Are You Smelly?
Lift up your arm and sniff. Do you have body odor?
Scientists at the University of Bristol say the answer to whether you really need deodorant is in your genes. The new study appears online this month in the Journal of Investigative Dermatology.
The study focuses on a particular variation of the ABCC11 gene. Previous studies have linked the same variation to whether your earwax is wet or dry. Apparently, wet earwax people are more likely to have underarm odor.
Somewhat surprisingly, you’re more likely to use deodorant when you don’t need it than vice versa. Among white Europeans in the sample, only 5% of women with the bad body odor gene didn’t use deodorant. The figure jumped to 13% for men with the smelly gene variant. In short, 95% of the women who need deodorant in fact use it, while one in eight men don’t.
Meanwhile, 77.8% of nonodorous people in the sample use deodorant at least once a week. “[W]e believe that these people simply follow socio-cultural norms,” says lead author Ian Day. In contrast, most people in northeast Asia don’t need to use deodorant, so they don’t bother with it.

········

### PROBLEMS TO WORK ON
1. Answer these questions using the passage on body odor:
(a) At which university do the scientists behind the study work?
(b) Which gene does the study focus on?
(c) What percentage of nonodorous people in the sample use deodorant at least once a week?
2. Rewrite the stretch of the passage on body odor from "Lift up your" through "have underarm odor.", renaming "deodorant" as "antiperspirant".
3. Go on with the passage on body odor and deodorant use from its last sentence.
The records have nothing to do with the passage on body odor.

Dataset records

········

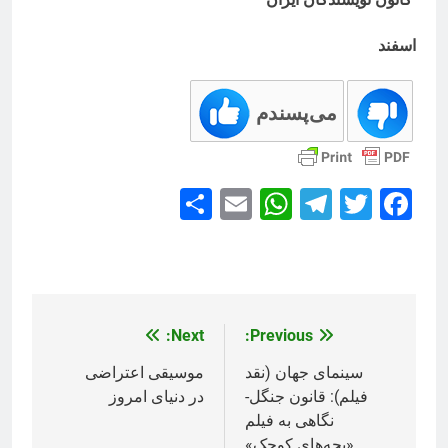
اسفند
می‌پسندم
Share
WhatsApp
Email
Telegram
Facebook
Twitter
Next:
Previous:
راهبری
نوشته
سینمای جهان (نقد
موسیقی اعتراضی
فیلم): قانون جنگل-
در دنیای امروز
نگاهی به فیلم
«بچه‌های کوچک»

········

### EXPECTED RESPONSES
1.
(a) The University of Bristol
(b) The ABCC11 gene
(c) 77.8%

2.
Lift up your arm and sniff. Do you have body odor?
Scientists at the University of Bristol say the answer to whether you really need antiperspirant is in your genes. The new study appears online this month in the Journal of Investigative Dermatology.
The study focuses on a particular variation of the ABCC11 gene. Previous studies have linked the same variation to whether your earwax is wet or dry. Apparently, wet earwax people are more likely to have underarm odor.

3.
If people stopped unnecessary deodorant use, they could cut down on chemical exposures. They’d save money too. Before you ditch the deodorant, though, note that the non-smelly version of the gene is recessive. Unless you got that version from both parents, you’re likely to have body odor. The non-smelly version is also rarer among European and African populations than among Asian ethnic groups.
The study offers some interesting health insights for the future. To the extent personal hygiene needs depend on our genes, testing could eliminate unnecessary use for some people. Meanwhile, maybe those who need deodorant but don’t currently use it could take the testing results as a not-so-subtle hint. Then we’d all breathe easier.